OBJECTIF 1
Reproduisez à l'identique le passage du texte de la page allant de « - l'a débouté, avec » jusqu'à « aux entiers dépen.. » inclus.

TEXTE DE LA PAGE

____

Le 30 janvier 2024, M. [R] a interjeté appel de ce jugement en ce qu'il a :

- déclaré que l'acte de cautionnement qu'il a signé le 2 novembre 2021 est valide et l'a débouté de sa demande de nullité ;

- l'a débouté, avec Mme [L], de leur demande de nullité de l'acte de cautionnement du 12 mars 2020 ;

- écarté le manquement au devoir de mise en garde de la société CIC Est et l'a débouté, avec Mme [L], de leur demande de dommages-intérêts ;

- l'a condamné solidairement avec Mme [L] à verser à la banque la somme de 24 984,26 euros avec intérêts au taux annuel de 1% à compter du 17 mars 2022 et jusqu'au complet paiement ;

- lui a accordé, avec Mme [L], un délai de règlement des sommes dues en 24 mensualités égales à compter de la mise à disposition du présent jugement, étant précisé que tout impayé rendrait immédiatement exigible la totalité de la somme due ;

- l'a condamné solidairement avec Mme [L] à verser à la société CIC Est la somme de 1 500 euros au titre de l'article 700 du code de procédure civile ;

- l'a condamné solidairement avec Mme [L] aux entiers dépen..

____

DONNÉES FOURNIES

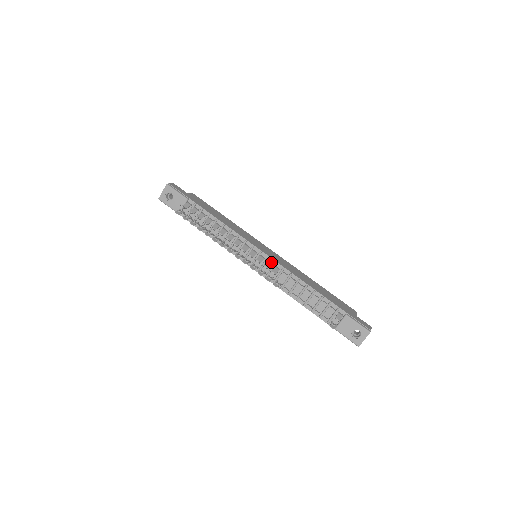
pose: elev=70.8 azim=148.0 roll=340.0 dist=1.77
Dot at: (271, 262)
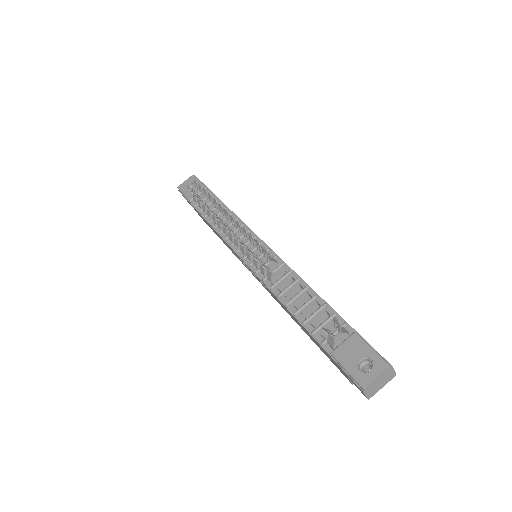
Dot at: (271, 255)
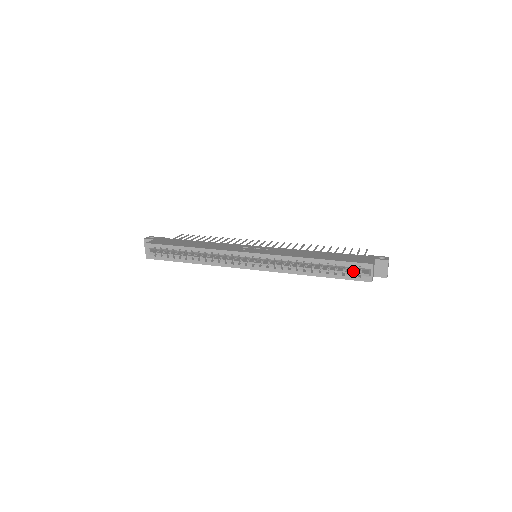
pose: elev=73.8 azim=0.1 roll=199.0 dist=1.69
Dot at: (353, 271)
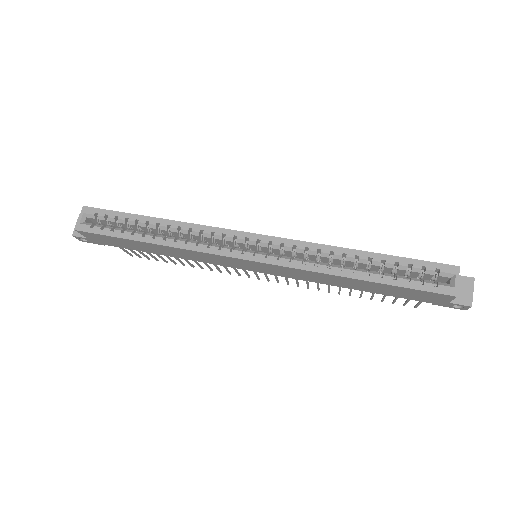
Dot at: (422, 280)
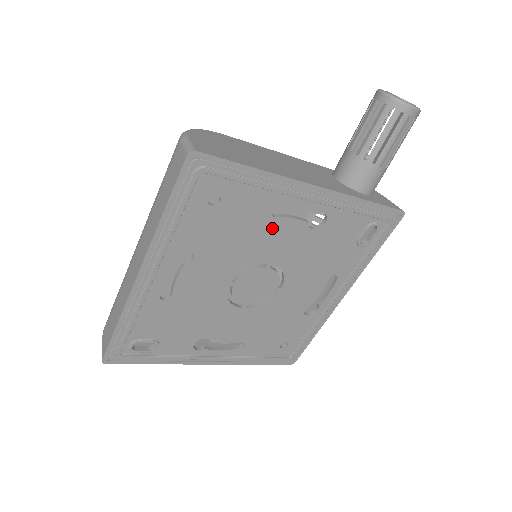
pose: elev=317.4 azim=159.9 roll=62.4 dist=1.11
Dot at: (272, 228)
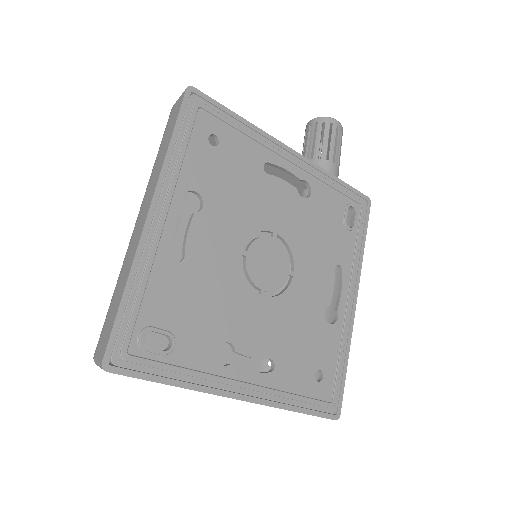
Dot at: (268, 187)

____

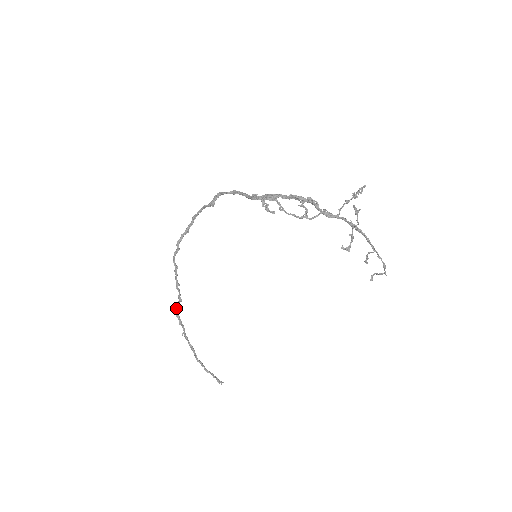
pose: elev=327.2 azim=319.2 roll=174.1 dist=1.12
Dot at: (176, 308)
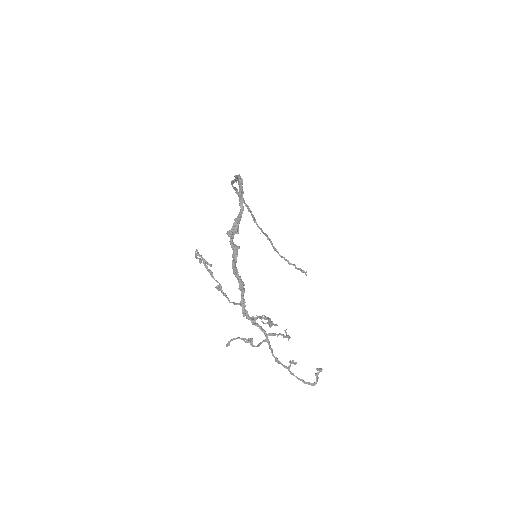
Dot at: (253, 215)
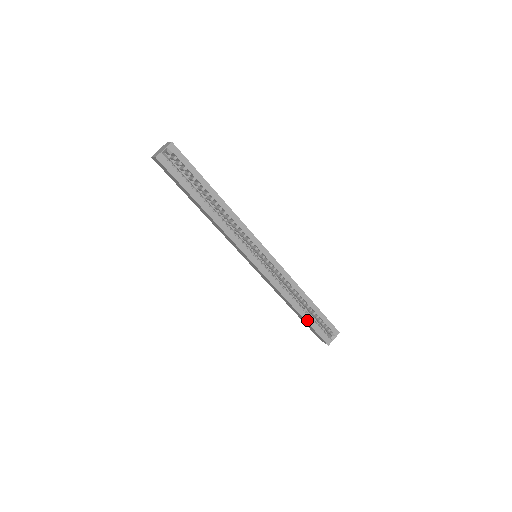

____

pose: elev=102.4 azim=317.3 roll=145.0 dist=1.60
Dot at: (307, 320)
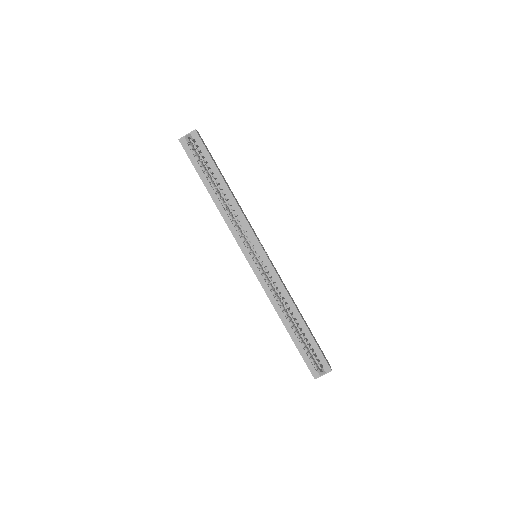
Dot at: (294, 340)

____

OBJECTIF 2
Dans les enregistrements, recopiez à l'identique uniquement les lignes allant de celle qui contient « pose: elev=73.8 azim=0.1 roll=199.0 dist=1.69 » jusqu'à celle qui contient « Dot at: (422, 280) » incluse, en omettant les images.

SORTIE COMPLÈTE 1
- l'a débouté, avec Mme [L], de leur demande de nullité de l'acte de cautionnement du 12 mars 2020 ;

- écarté le manquement au devoir de mise en garde de la société CIC Est et l'a débouté, avec Mme [L], de leur demande de dommages-intérêts ;

- l'a condamné solidairement avec Mme [L] à verser à la banque la somme de 24 984,26 euros avec intérêts au taux annuel de 1% à compter du 17 mars 2022 et jusqu'au complet paiement ;

- lui a accordé, avec Mme [L], un délai de règlement des sommes dues en 24 mensualités égales à compter de la mise à disposition du présent jugement, étant précisé que tout impayé rendrait immédiatement exigible la totalité de la somme due ;

- l'a condamné solidairement avec Mme [L] à verser à la société CIC Est la somme de 1 500 euros au titre de l'article 700 du code de procédure civile ;

- l'a condamné solidairement avec Mme [L] aux entiers dépen..

SORTIE COMPLÈTE 2
pose: elev=73.8 azim=0.1 roll=199.0 dist=1.69
Dot at: (353, 271)
Dot at: (422, 280)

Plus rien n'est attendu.